Integrating Ubuntu with a Windows-based network is harder than it should be
Posted by: Anonymous
on December 13, 2007 09:42 PM
Link to your website is unfortunately not very useful, except that the whole world now knows that your apache server works. An email address for contact might have been more efficient :-) Anyway. I have done a whole office migration, but obviously we were not using the same tools. I don't really have space here to tell the whole story, but in a nutshell:
1) Are you sure Unbuntu is the best solution ? I am not a distro zealot, and I understand it is very popular, but I also know that different distribution have different publics, and different "best use". While Unbuntu is certainly perfect for home use, you might find RedHat or SuSE better suited to office use.
2) You won't need that long once your basic config is done. Just make sure you note every step you take, also to be able to backtrack, and then make a script. I did the migration in 3 phase:
a) one pilot station, config each app at the time. Took about a week of daily checks to fine tune the config.

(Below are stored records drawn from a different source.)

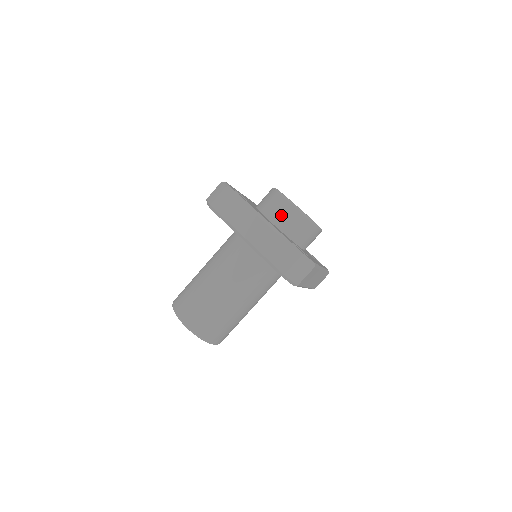
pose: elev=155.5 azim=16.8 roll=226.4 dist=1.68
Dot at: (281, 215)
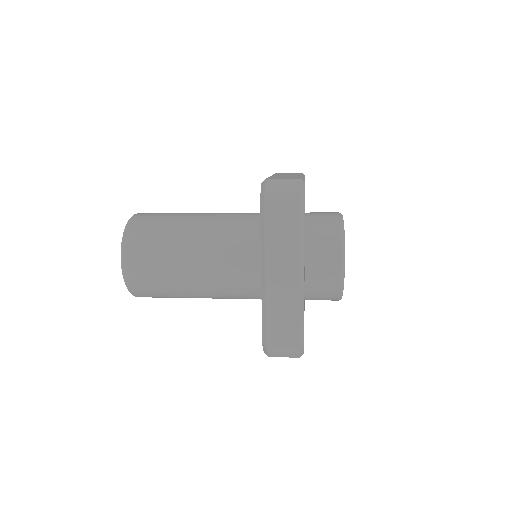
Dot at: (320, 213)
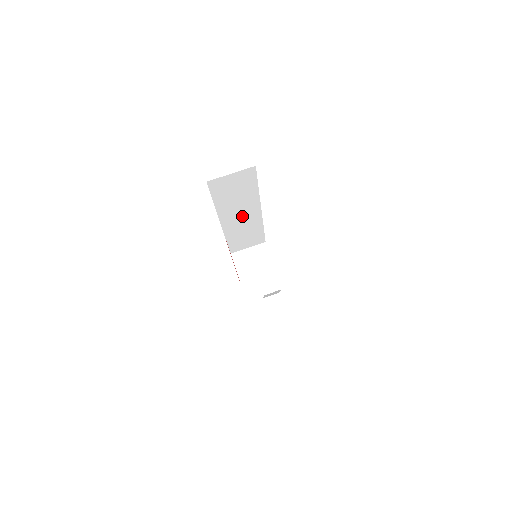
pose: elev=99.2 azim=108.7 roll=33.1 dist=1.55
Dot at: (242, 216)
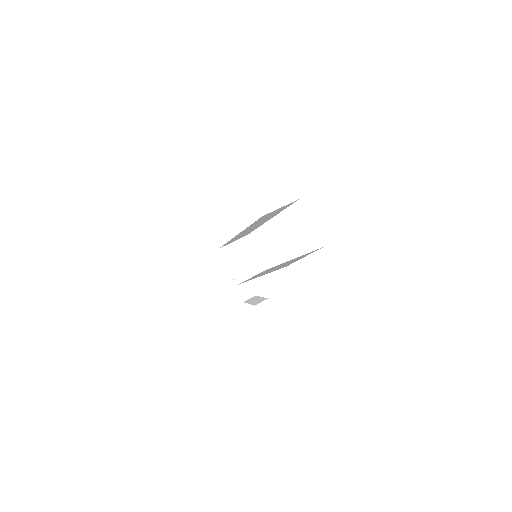
Dot at: (254, 226)
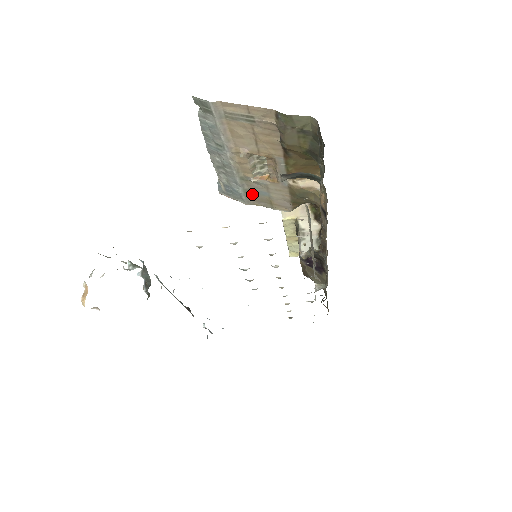
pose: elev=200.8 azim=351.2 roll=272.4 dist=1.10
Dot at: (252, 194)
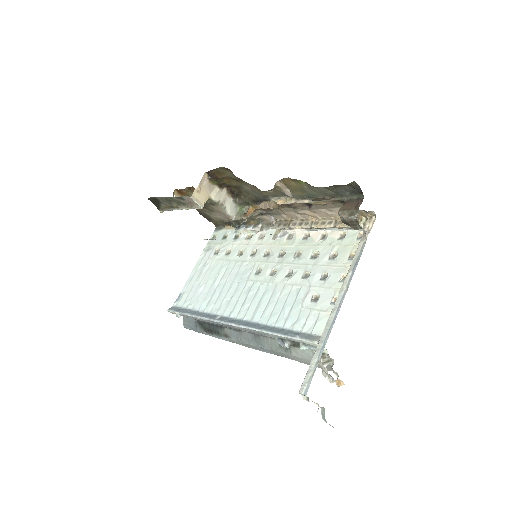
Dot at: occluded
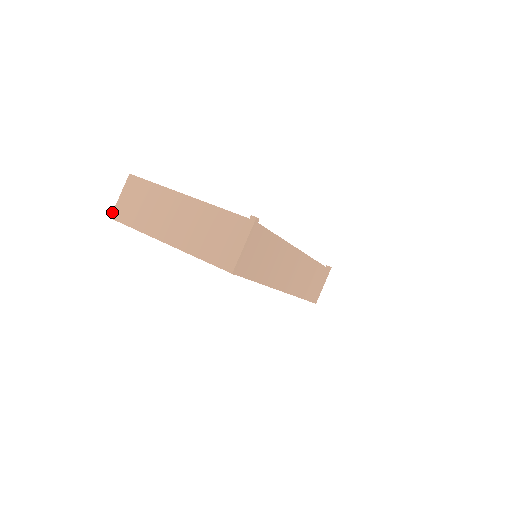
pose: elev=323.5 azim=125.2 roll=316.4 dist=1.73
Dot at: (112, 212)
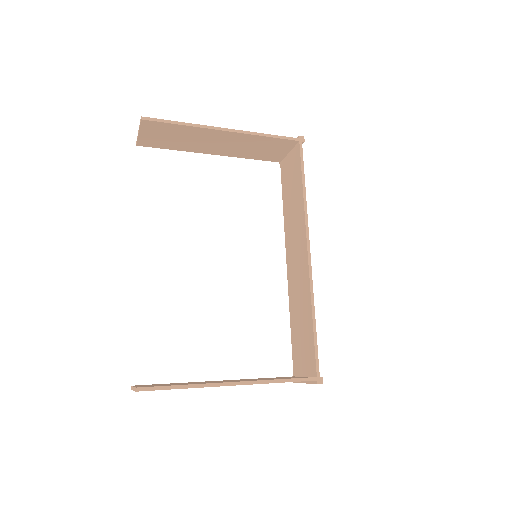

a2: create a script that will replicate the changes to the initial config on any machine. Alternately, some distro let you make a "pre-seed" install config file but I was familiar with scripting and did not think it was worth learning.
b) test the config on a larger group, modify script as needed. My own script started from basic install and added everything that was needed, removing what was useless. This phase is usually way faster since it is only a matter of polishing. But it is worth waiting a week or two to see if anything pops up.
c) migrate everybody. In my case, I left some with a dual boot for a transitionnal period when it was justified.
All in all, it took a couple of months to get everybody migrated, ie to the same level of service than with NT (back then).
One additionnal hint: don't think wine. Unless you have something really very specific, chances are that whatever you are using has a decent linux equivalent. In my (admittedly very limited) experience (*), and without bashing the wine developpers who do a fantastic job, wine is just a crutch. the sooner you get rid of it, the better.
(*: I've never used windows for anything serious. I've been working on mainframes, unix stations, and OS/2; so I never developped a need or addiction for any specific windows program)
Good luck and keep on trying, you'll see it is worth it. I don't think the cost of adjusting/training is really justified. Basically, a word processor is a word processor and a spreadsheet a spreadsheet, unless you are a real power user :-)
And that cost will more than certainly be offset by the decrease in hardware costs (not to mention licences).